На третью ночь пути пошел снег. Легкий и нежный. Крупные редкие снежинки медленно опускались на рукав и некоторое время лежали там, пронзительно прекрасные и столь же пронзительно недолговечные. Чувствительность руки потихоньку восстанавливалась. Иногда это было крайне неприятно – приступы острой горячей пульсирующей боли пронизывали тело от шеи до кончиков пальцев. Хорошо, что приступы были нечасты и коротки. Но накатывали внезапно, и Вирранд не всегда успевал взять себя в руки. Потому пока он не мог ехать верхом, а лежал в повозке, облокотившись на здоровую руку и зарывшись в мех. Смотрел сквозь откинутый кожаный полог в ночное небо – то снежное, то прозрачно-звездное, но всегда оттененное красным. И все равно оно было прекрасным. Вирранд впервые после долгих лет просто смотрел в небо и ощущал его бесконечную глубину и огромность мира под этим небом. И все его заботы, и думы, и дела этого мира казались такими ничтожными и суетными, что ему становилось жутко. «Неужели мы так мелки в снах богов? И нам нечего надеяться на их помощь? И все эти древние легенды – просто сказки, не более, и барды ошибаются?» Ему вспомнилась госпожа Мирьенде. Хорошо, что растерзали уже мертвое тело, такое прекрасное тело. «Хорошо». Как страшно, что такое – хорошо. А она была так красива, так умна, так обольстительна… Может, стоило послушаться ее? Стоило объявить свою власть до прихода короля?

И госпожа Мирьенде была бы жива. Или все кончилось бы еще хуже?

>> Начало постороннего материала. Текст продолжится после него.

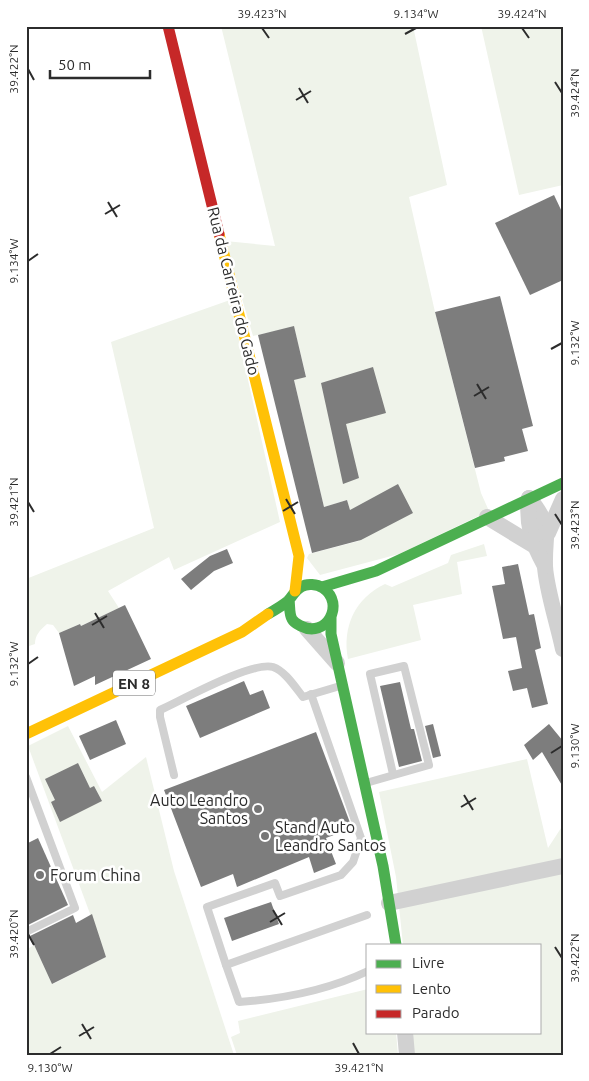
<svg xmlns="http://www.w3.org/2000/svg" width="589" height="1081" font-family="Ubuntu,sans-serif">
<rect width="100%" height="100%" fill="#fff"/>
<!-- green -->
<g fill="#eff3ea">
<path d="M221,26H413L447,185L409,197L435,312L481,493L489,511L399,554L320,575L307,558L309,554L359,541L347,500L324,507L294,380L306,376L294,327L253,336L225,241L275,246Z"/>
<path d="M481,26H563V185L519,195Z"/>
<path d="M230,300L280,522L174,570L169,557L108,591L119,608L81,626L80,624L59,633L53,625L47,624C40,630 35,635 35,644L29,646L26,639V579L154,528L111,342Z"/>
<path d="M484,544L487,556L457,562L462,594L413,605L421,640L348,659C342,627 355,598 385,584L392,587L448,563L451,555Z"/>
<path d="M68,726L102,792L146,757L174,871L234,1055H26V950L34,945L53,984L106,957L28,746Z"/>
<path d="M527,759L548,848L563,825V1055H413L411,1032H540V945H403L396,877L379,792Z"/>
<path d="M368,989V1032H396L398,1055H237L231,1037L240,1033L238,1021Z"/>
</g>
<!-- building -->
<g fill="#7d7d7d">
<path d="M554,195L563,214V280L530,295L495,223Z"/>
<path d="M500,296L533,426L522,429L528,451L504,457L505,461L475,468L435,312Z"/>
<path d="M294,326L306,377L294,380L324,507L347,500L350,510L398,484L413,513L361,540L312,553L258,335Z"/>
<path d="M373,367L386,413L346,424L359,478L343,484L321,383Z"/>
<path d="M227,549L233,563L214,571L191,590L181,579L210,556Z"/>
<path d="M518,564L529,615L534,614L541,648L535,650L548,704L532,708L527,688L513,691L508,671L522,668L516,637L503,639L492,586L505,584L502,567Z"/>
<path d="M125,605L151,659L95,685V676L74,686L59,633L80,624L81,626Z"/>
<path d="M244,681L250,695L263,690L270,708L200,738L186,706Z"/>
<path d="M400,682L411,729H414L422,761L399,767L380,686Z"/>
<path d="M116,720L126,744L90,760L79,736Z"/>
<path d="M433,724L441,756L433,758L425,726Z"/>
<path d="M549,724L563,741V787L542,752L533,760L524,745Z"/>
<path d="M316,732L352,828L326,838L336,864L314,873L309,857L237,887L233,874L201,887L164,790Z"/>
<path d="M78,763L90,788L94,786L102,801L60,822L51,802L55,800L45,779Z"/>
<path d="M38,838L68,905L26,926V844Z"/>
<path d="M271,902L279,924L232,941L224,918Z"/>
<path d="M92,914L106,957L52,984L30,936L73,915L76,923Z"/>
</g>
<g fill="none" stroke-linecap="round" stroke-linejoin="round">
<!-- lane -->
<g stroke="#d1d1d1" stroke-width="8">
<path d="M174,775L160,717V710C182,700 252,661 273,667C285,671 295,687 303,697L340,686"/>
<path d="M26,777L75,908L26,932"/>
<path d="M366,783L429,765L404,666L370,674L393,774"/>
<path d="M367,915L226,965L239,1002C283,999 328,990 368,971"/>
<path d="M226,965L207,907L275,883L280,896L341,875L353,862L361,838L311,694"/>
</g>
<!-- street -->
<g stroke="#d1d1d1" stroke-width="16">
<path d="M529,498C554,530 544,530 545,566C546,588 558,625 563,649"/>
<path d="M529,498C526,524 532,543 545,566"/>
<path d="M487,517L533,545"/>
<path d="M548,533L563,499"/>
<path d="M307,629L337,663"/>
<path d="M389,903L563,866"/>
<path d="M405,1032L407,1055"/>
</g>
<!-- fast -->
<g stroke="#4caf50" stroke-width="11">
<path d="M322,587L376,571L563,483"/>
<path d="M268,614C275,610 282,606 288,601C292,597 295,590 301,587C307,583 317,584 323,588C346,604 326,639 301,626C297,624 294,623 292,619C289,614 290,606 289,600"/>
<path d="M331,618V634L383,866L396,945"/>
</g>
<!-- slow -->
<g stroke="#ffc107" stroke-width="11">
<path d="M219,234L299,556L295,591"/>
<path d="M26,734L242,632L268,614"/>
</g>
<!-- jam -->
<path stroke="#c62828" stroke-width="11" d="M168,26L219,234"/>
</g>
<!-- ticks -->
<path fill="none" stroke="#2c2c2c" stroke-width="2" d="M262,28L269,38M522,28L529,38M405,34L416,28M28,69L34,80M555,82L562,93M299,88L308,103M296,100L311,91M108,202L117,217M105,214L120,205M28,261L38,254M551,349L562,343M477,384L486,399M474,396L489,387M286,499L295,514M28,502L34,512M283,511L298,502M555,514L562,525M95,613L104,628M92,625L107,616M28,664L38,657M551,753L562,746M464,795L473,810M461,807L476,798M273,910L282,925M270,922L285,913M28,934L34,945M555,947L562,958M82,1024L91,1039M79,1036L94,1027M353,1043L359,1054M50,1054L61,1047"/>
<!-- markers -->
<g fill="#767676" stroke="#fff" stroke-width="2">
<circle cx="258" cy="809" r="5"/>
<circle cx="265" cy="836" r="5"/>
<circle cx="40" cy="875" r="5"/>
</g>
<g text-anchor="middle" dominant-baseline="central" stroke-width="5" stroke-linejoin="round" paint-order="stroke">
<!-- shield labels -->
<rect fill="#fff" stroke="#6b6b6b" stroke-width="1" x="113" y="670.5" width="42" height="25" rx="4"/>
<g font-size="15" font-weight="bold" fill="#2c2c2c">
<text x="134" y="683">EN 8</text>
</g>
<!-- street labels -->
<g font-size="16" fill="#2c2c2c" stroke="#fff">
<text transform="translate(234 291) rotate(76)">Rua da Carreira do Gado</text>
</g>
<!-- poi labels -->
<g font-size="16" fill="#2c2c2c" stroke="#fff" text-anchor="start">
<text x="248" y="800" text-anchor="end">Auto Leandro<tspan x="248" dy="18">Santos</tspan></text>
<text x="275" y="827">Stand Auto<tspan x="275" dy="18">Leandro Santos</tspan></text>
<text x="50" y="875">Forum China</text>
</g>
</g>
<!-- border -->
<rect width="589" height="1081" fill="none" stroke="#ffffff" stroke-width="55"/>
<!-- legend -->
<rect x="366" y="944" width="175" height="90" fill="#ffffff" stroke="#ababab"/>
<rect x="376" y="960" width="25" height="8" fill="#4caf50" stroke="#ababab"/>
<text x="412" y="968" font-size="15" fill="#2c2c2c">Livre</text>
<rect x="376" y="985" width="25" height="8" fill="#ffc107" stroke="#ababab"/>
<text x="412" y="994" font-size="15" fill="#2c2c2c">Lento</text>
<rect x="376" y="1010" width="25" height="8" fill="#c62828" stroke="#ababab"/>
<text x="412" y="1018" font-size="15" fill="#2c2c2c">Parado</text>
<!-- scale -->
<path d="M50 70v8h100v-8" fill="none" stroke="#2c2c2c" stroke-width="2.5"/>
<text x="58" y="70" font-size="15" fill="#2c2c2c" stroke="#ffffff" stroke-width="4" paint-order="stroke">50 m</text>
<rect x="28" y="28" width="534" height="1026" fill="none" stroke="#2c2c2c" stroke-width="2"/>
<g font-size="12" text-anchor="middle" fill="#2c2c2c">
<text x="262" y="18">39.423°N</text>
<text x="416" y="18">9.134°W</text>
<text x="522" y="18">39.424°N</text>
<text transform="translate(14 69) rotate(-90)" y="4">39.422°N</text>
<text transform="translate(575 93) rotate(-90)" y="4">39.424°N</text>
<text transform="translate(14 261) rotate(-90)" y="4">9.134°W</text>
<text transform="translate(575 343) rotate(-90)" y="4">9.132°W</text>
<text transform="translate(14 502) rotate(-90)" y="4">39.421°N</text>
<text transform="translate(575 525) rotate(-90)" y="4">39.423°N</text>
<text transform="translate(14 664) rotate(-90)" y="4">9.132°W</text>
<text transform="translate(575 746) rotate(-90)" y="4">9.130°W</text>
<text transform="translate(14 934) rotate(-90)" y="4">39.420°N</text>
<text transform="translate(575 958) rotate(-90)" y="4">39.422°N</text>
<text x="50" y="1072">9.130°W</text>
<text x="359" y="1072">39.421°N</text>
</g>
</svg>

Да что гадать. Делай, что должно, и будь что будет.

Приступ боли снова прорезал руку, Вирранд стиснул зубы, чтобы не зарычать, и лег, охваченный слабостью. Когда боль отпустила, и он снова смог видеть, его взгляд сам собой вернулся к ночному небу, ввысь, к спокойствию.

***

Тийе продрогла до костей. Вряд ли ее видно с дороги, но страх тяжелой лапой вдавливал в ледяную грязь, в мокрый снег. Она прислушивалась к страху. Когда он вдруг прыгал ей на спину, она пряталась. Может, потому и оставалась жива до сих пор. По дороге идти было страшно. По дороге ходили Белые, Юные, все с тенями. Или просто отряды из столицы, но при них всегда бывал слухач. Правда, в таких отядах были лишь взрослые люди.

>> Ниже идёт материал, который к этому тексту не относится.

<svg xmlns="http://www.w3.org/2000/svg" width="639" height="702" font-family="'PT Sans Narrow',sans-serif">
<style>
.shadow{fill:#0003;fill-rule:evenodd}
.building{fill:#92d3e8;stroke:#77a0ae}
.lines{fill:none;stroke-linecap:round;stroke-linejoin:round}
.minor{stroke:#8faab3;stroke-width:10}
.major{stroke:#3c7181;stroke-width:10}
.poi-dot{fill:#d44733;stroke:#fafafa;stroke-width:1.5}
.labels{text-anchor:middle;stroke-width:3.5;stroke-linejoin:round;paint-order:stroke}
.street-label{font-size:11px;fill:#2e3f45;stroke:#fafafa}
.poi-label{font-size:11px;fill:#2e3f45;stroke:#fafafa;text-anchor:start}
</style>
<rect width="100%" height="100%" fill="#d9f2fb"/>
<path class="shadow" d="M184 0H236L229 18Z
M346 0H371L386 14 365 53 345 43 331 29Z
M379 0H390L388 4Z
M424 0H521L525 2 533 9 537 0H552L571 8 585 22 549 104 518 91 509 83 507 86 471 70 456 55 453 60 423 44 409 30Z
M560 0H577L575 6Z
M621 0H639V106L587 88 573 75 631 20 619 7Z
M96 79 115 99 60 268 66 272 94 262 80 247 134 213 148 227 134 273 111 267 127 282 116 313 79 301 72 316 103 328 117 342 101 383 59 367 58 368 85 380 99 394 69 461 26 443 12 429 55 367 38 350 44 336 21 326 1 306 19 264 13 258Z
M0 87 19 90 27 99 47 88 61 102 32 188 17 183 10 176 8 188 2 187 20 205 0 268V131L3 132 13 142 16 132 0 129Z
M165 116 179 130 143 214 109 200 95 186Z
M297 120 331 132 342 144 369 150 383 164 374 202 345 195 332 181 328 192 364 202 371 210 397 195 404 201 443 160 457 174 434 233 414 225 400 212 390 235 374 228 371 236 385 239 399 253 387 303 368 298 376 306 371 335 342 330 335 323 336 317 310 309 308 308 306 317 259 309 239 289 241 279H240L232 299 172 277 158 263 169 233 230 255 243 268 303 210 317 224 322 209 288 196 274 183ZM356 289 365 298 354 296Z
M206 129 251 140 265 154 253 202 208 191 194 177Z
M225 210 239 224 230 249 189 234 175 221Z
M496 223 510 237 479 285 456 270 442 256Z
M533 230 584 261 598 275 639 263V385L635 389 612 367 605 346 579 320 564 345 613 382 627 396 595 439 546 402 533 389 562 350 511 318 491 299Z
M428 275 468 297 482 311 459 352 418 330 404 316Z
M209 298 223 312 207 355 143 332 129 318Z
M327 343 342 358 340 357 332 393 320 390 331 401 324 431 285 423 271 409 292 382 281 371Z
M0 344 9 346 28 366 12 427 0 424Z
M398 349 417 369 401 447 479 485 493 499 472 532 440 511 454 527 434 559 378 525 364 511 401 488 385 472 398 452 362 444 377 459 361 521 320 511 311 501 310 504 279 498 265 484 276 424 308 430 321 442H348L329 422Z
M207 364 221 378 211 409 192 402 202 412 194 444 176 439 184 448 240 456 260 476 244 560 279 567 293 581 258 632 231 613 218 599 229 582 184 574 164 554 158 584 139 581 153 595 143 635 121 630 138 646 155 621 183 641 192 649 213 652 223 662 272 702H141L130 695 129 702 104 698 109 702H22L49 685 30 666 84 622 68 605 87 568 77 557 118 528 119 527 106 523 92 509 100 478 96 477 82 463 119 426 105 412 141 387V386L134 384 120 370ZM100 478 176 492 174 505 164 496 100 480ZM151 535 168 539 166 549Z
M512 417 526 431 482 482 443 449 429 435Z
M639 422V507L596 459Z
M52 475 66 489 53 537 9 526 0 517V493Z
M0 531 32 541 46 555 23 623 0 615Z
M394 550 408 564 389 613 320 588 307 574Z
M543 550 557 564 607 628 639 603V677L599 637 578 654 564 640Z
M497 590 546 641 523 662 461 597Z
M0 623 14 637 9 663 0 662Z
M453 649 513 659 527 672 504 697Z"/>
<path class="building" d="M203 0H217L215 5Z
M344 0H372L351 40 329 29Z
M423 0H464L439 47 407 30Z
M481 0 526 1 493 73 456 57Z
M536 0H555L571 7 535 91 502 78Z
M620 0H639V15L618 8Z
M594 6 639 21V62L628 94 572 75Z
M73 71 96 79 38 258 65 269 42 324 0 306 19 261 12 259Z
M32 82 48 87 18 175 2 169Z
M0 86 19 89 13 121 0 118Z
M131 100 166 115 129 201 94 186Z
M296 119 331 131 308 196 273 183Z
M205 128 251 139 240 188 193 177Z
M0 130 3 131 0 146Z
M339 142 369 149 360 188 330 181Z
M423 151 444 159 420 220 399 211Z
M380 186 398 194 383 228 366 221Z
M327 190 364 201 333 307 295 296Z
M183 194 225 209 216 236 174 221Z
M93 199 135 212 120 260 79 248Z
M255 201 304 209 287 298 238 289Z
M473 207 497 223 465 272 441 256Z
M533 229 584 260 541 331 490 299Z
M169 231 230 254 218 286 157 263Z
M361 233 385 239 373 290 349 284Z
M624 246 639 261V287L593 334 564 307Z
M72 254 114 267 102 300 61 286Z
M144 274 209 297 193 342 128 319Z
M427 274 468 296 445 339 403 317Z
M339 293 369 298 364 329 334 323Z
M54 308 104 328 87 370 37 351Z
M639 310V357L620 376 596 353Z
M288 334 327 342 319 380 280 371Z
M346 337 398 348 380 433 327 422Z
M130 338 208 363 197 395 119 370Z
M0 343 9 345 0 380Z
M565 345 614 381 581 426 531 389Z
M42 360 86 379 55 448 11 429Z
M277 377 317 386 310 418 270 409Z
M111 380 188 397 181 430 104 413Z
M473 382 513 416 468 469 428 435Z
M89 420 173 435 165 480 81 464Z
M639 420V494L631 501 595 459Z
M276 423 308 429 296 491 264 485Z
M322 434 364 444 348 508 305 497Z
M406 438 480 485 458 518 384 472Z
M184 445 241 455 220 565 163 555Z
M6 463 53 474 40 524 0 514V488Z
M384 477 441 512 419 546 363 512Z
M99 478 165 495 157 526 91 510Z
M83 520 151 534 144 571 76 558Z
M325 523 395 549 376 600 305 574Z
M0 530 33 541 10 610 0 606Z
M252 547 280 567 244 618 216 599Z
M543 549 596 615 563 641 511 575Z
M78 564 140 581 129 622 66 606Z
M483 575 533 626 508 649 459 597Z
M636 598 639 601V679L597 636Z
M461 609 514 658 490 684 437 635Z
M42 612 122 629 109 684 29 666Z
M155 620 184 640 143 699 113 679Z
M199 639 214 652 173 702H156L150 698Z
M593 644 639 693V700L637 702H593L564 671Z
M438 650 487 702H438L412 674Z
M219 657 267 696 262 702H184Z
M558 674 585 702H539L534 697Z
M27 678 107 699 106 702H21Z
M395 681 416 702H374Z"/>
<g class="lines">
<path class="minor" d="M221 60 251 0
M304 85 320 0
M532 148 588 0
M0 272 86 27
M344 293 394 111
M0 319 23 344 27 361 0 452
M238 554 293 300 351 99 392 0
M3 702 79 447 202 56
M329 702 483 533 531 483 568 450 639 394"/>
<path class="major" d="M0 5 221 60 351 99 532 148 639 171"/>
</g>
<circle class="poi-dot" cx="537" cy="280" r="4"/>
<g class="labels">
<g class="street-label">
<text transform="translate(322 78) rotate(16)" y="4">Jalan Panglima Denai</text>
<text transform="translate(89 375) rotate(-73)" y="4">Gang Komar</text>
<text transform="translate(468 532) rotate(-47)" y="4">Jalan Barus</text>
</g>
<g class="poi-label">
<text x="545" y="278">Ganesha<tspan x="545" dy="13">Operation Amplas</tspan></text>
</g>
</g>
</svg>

И тварям, и зверям хватало падали, так что ее, скорее всего, не сожрут. А падали было много. Тийе сама чувствовала себя падальщицей. Потому, что шла следом за отрядами, а отряды выискивали оставшиеся поселки, не ответившие на призыв принцессы. А когда их вырезали, там можно было найти еду.

И еще она дорезала тех, кого оставляли за собой Белые. Это было правильно. Потому, что им перебивали руки и ноги и бросали так у дороги.

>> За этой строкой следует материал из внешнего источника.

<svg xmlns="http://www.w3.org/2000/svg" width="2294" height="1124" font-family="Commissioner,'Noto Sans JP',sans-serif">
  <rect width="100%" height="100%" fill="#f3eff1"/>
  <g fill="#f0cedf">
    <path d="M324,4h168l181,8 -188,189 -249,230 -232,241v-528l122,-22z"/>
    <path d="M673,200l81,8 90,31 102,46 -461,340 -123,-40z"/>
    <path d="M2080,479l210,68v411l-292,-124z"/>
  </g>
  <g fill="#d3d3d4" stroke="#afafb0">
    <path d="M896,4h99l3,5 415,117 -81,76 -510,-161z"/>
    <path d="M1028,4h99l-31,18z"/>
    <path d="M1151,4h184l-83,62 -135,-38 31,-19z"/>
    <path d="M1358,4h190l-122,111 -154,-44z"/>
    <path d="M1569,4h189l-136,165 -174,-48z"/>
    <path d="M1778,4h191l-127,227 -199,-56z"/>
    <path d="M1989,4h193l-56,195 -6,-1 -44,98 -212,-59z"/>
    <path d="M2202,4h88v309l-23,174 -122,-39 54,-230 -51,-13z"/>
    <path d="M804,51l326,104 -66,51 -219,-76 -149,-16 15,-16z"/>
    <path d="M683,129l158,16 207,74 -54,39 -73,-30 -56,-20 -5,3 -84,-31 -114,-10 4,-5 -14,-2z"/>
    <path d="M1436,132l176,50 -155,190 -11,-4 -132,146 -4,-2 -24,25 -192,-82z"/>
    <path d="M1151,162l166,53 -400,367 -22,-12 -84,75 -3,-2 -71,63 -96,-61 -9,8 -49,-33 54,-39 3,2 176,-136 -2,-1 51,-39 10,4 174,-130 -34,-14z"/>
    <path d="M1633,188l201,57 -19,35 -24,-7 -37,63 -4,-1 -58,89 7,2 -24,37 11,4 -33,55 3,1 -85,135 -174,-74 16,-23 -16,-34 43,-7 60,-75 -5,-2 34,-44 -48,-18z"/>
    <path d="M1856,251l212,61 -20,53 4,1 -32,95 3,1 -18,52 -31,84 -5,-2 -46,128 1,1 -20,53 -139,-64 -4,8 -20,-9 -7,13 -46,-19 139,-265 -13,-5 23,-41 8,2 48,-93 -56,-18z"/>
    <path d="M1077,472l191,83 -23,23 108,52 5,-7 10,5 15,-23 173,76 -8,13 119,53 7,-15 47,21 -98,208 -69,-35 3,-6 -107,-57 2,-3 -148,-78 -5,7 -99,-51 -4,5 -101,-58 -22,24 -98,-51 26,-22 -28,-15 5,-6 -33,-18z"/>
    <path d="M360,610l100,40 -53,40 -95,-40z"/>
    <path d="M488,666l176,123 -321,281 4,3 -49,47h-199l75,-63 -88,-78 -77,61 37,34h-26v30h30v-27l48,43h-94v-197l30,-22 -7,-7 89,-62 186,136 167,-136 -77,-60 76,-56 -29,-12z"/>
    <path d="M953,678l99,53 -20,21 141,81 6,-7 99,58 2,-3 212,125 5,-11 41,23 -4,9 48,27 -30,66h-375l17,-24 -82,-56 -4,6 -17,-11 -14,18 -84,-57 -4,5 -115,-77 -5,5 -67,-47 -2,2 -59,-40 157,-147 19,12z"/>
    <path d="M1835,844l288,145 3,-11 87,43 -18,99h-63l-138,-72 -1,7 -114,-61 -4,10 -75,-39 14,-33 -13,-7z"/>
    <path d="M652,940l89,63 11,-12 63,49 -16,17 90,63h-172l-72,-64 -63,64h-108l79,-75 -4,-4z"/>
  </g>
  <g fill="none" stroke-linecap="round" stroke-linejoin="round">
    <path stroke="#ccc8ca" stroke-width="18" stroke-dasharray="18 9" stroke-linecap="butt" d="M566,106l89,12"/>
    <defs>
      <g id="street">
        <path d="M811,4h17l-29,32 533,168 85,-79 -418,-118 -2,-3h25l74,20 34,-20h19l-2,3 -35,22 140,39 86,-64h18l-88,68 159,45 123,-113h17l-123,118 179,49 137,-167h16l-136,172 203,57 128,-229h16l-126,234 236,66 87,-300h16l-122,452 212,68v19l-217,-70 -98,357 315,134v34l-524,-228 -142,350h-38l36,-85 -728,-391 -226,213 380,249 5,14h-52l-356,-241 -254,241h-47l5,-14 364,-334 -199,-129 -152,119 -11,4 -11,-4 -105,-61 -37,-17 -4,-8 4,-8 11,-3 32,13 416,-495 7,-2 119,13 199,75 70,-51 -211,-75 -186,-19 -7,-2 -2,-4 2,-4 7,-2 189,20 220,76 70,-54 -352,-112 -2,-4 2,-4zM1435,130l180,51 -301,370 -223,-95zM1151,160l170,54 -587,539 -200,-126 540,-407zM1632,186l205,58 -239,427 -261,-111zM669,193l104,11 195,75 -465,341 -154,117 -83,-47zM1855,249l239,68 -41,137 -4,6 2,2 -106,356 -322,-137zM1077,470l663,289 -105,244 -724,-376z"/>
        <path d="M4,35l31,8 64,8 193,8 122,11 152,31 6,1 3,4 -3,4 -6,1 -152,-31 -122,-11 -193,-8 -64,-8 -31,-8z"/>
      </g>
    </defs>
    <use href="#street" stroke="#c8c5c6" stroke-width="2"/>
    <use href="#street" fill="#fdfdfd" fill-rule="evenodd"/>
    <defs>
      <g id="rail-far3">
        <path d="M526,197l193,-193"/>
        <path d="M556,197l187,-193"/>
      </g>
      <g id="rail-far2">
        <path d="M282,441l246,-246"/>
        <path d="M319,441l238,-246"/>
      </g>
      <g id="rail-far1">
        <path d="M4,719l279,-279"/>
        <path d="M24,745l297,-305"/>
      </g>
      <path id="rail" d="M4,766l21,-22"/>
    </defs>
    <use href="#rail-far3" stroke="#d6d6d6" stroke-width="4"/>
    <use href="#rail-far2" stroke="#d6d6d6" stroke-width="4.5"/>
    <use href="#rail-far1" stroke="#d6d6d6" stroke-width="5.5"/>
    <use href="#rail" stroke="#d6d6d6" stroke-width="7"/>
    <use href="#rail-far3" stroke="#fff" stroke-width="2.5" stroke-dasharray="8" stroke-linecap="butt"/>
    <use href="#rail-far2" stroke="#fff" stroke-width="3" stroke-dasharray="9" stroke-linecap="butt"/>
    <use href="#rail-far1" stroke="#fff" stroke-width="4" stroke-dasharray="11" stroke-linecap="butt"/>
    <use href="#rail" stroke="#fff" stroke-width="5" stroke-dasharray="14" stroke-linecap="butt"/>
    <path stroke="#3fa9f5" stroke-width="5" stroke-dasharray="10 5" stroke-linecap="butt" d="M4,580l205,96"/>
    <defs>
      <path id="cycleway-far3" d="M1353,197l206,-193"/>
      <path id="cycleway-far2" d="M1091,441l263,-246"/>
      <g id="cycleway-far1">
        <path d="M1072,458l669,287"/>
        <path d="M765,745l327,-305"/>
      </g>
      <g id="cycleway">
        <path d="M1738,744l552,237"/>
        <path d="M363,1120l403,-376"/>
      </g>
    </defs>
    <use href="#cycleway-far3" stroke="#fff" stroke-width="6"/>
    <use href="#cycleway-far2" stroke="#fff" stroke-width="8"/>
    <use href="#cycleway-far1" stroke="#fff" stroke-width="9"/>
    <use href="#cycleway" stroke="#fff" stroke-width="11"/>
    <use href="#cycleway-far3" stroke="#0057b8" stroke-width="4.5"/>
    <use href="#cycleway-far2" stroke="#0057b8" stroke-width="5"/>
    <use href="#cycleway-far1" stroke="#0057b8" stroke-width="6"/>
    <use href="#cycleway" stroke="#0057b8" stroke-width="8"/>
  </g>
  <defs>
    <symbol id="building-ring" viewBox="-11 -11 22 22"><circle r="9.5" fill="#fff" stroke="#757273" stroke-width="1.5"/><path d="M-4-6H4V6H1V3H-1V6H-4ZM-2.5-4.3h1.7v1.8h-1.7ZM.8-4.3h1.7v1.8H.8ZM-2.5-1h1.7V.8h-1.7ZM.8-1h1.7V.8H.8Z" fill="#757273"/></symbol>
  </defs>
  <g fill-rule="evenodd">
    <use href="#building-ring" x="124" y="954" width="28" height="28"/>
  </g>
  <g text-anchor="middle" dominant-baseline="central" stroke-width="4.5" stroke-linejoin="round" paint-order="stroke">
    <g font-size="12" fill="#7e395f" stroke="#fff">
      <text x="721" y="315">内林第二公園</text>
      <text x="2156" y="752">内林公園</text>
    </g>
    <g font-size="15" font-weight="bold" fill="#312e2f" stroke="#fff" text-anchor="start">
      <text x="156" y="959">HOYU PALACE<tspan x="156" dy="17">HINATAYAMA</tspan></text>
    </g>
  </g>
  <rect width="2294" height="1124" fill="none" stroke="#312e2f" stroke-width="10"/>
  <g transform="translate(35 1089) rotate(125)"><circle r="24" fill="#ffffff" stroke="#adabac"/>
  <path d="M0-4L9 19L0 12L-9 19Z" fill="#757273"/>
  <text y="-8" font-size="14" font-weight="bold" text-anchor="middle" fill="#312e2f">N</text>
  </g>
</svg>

И к ним выходили твари. Твари почему-то не ходили по Королевскому кольцу и старым дорогам.

В первый раз посмотрев на пир тварей, Тийе вышла и дорезала тех, кто еще подавал признаки жизни. Так было правильно. А теперь она не дожидалась тварей. Как только Белые уходили, она выбиралась из своего укрытия, дорезала живых – быстро набила руку – находила еду, если она оставалась. И быстро уходила.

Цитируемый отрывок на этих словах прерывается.